Copy out the data below from the line containing "background: #e5e5e5 ->" to the line containing "html: <div> <div>0.0</div>", both lines included, with all images left out.

• Data excerpts
=======

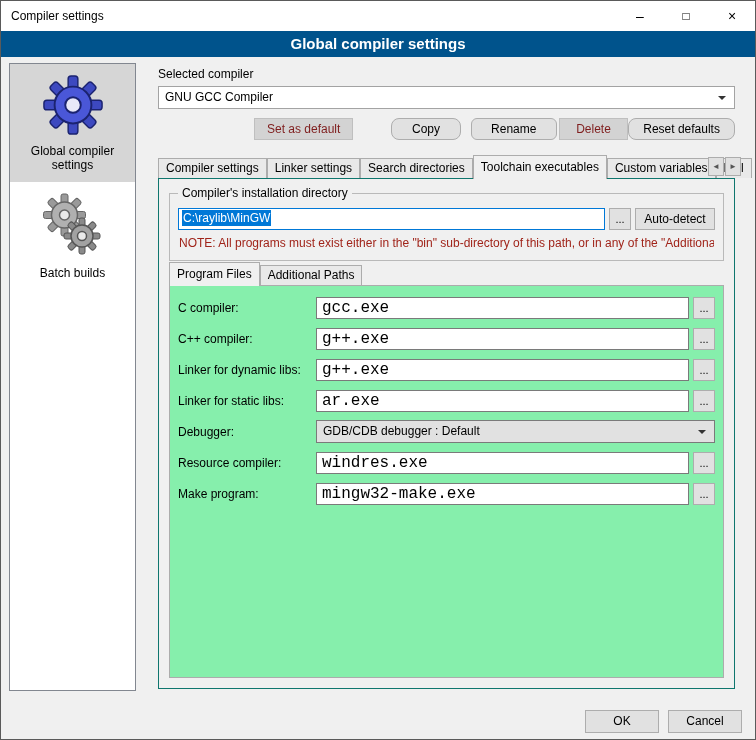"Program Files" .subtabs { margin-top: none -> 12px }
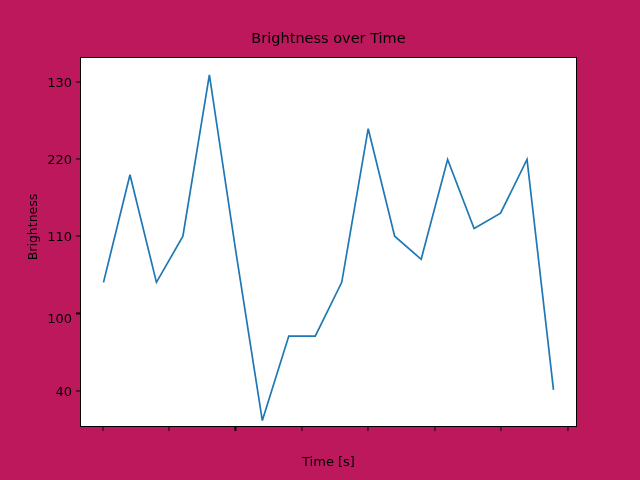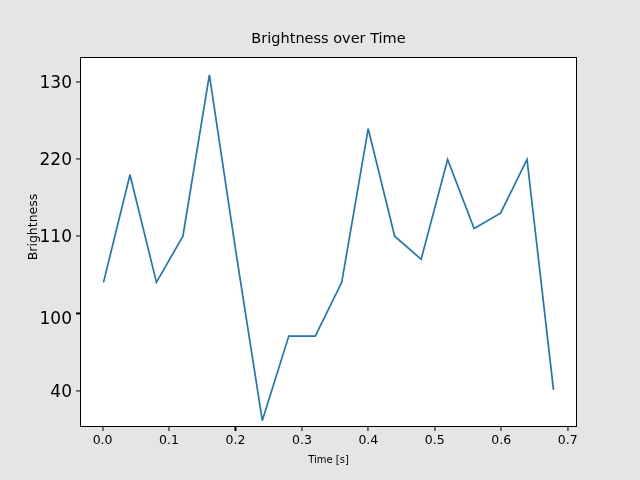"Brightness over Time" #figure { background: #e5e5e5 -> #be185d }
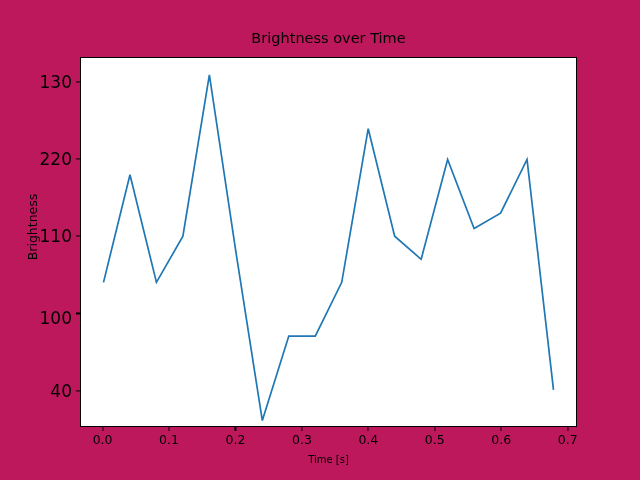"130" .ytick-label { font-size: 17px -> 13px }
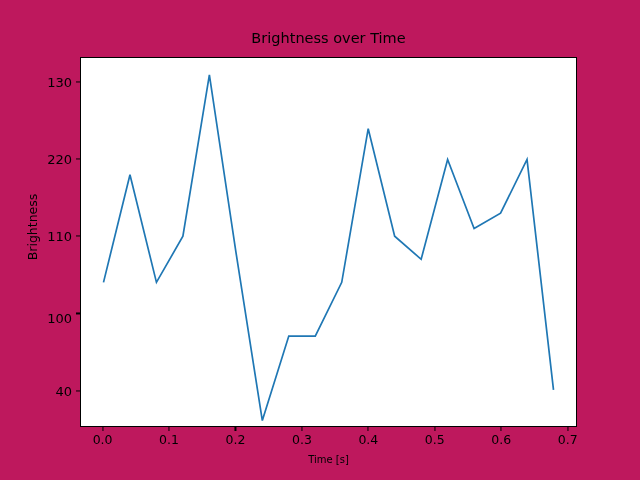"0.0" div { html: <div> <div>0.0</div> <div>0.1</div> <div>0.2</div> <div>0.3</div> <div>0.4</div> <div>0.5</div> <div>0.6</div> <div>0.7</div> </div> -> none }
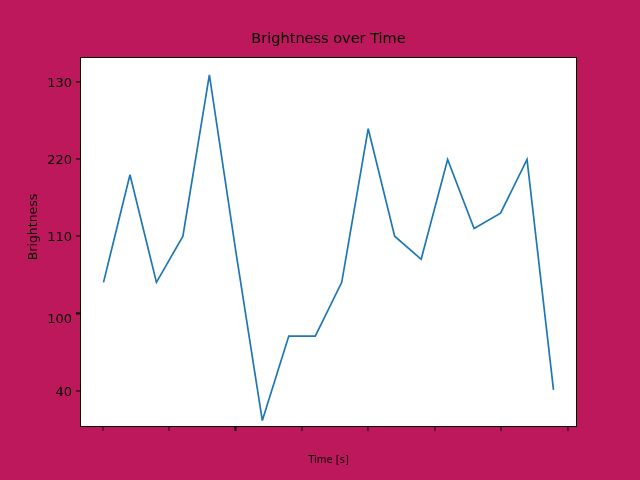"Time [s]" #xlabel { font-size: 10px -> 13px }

=======

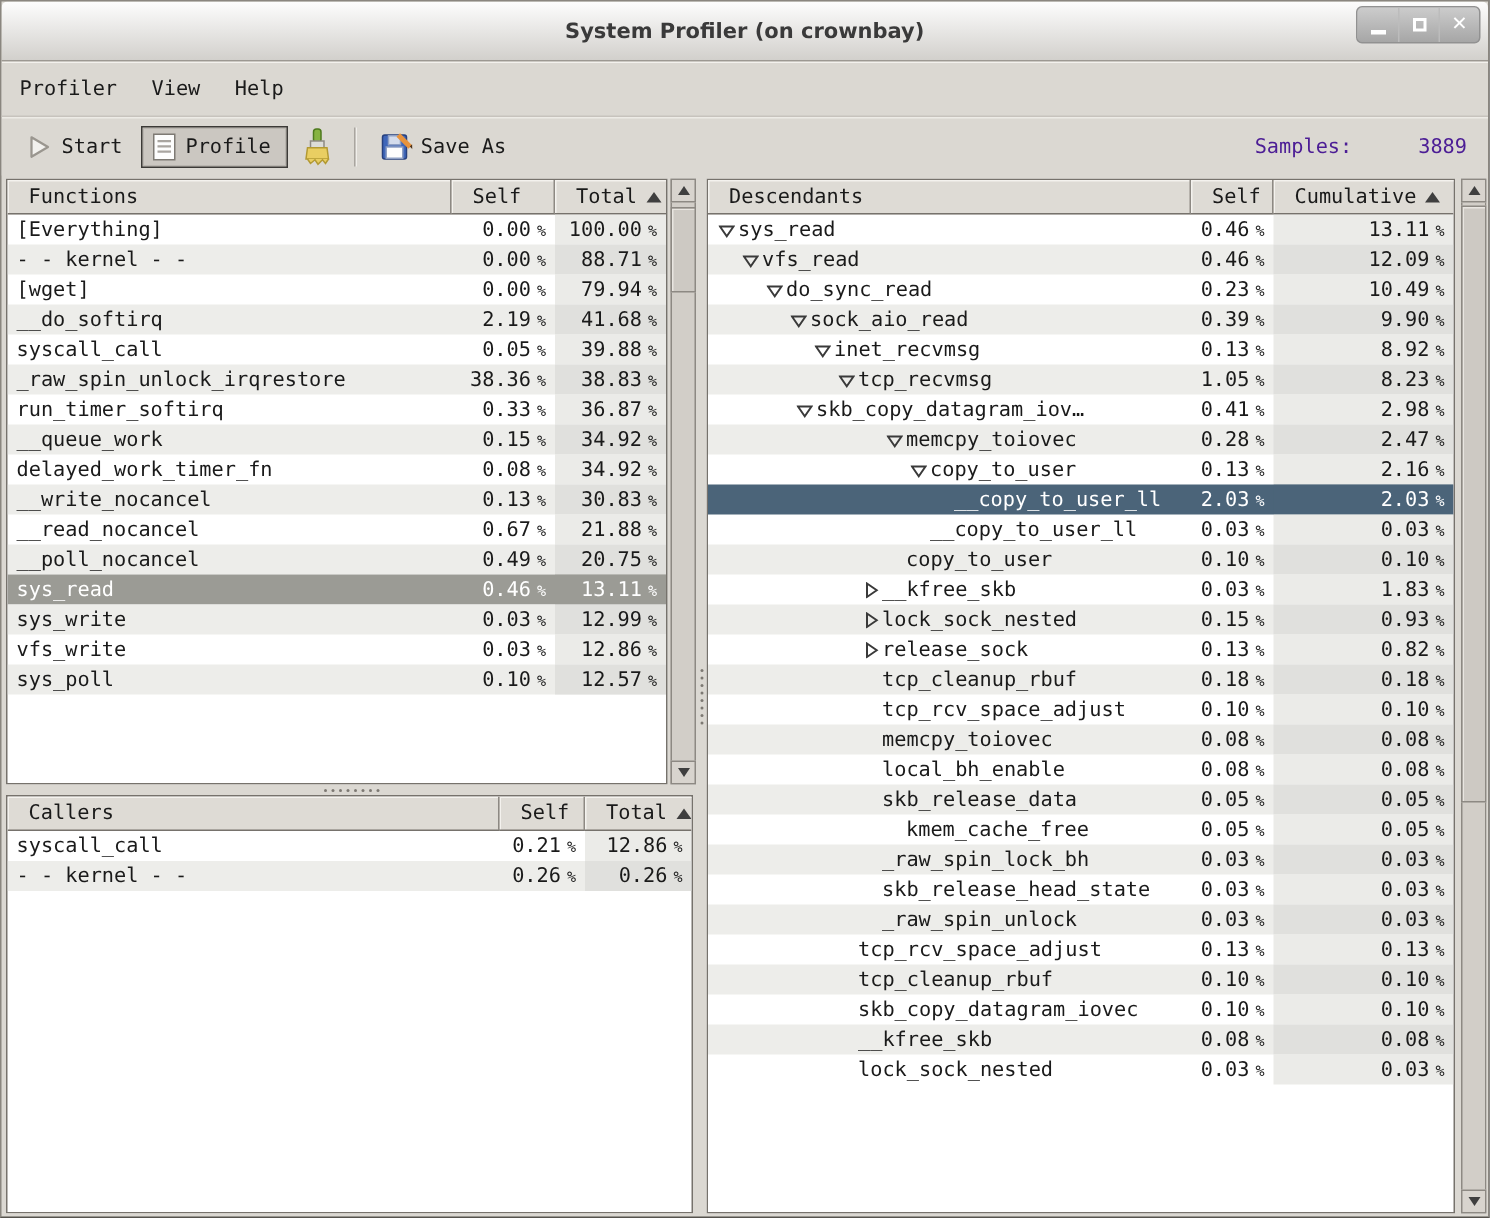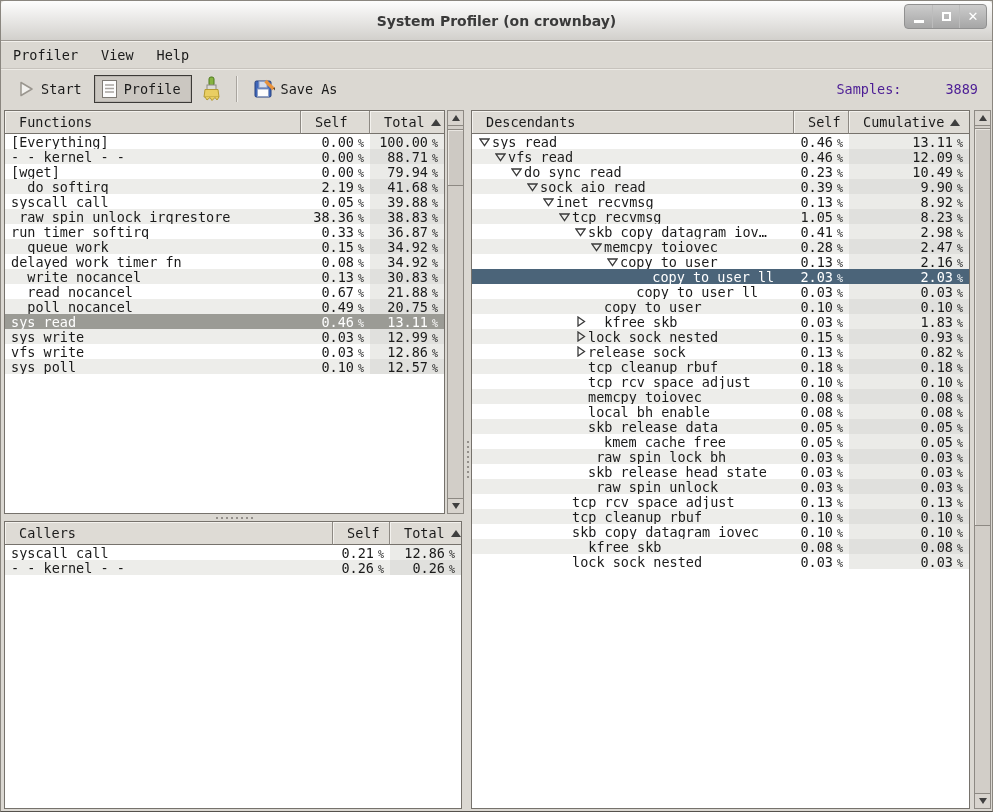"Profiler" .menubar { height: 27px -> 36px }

=======

• Task solution
"Brightness over Time" #figure { background: #e5e5e5 -> #be185d }
"130" .ytick-label { font-size: 17px -> 13px }
"0.0" div { html: <div> <div>0.0</div> <div>0.1</div> <div>0.2</div> <div>0.3</div> <div>0.4</div> <div>0.5</div> <div>0.6</div> <div>0.7</div> </div> -> none }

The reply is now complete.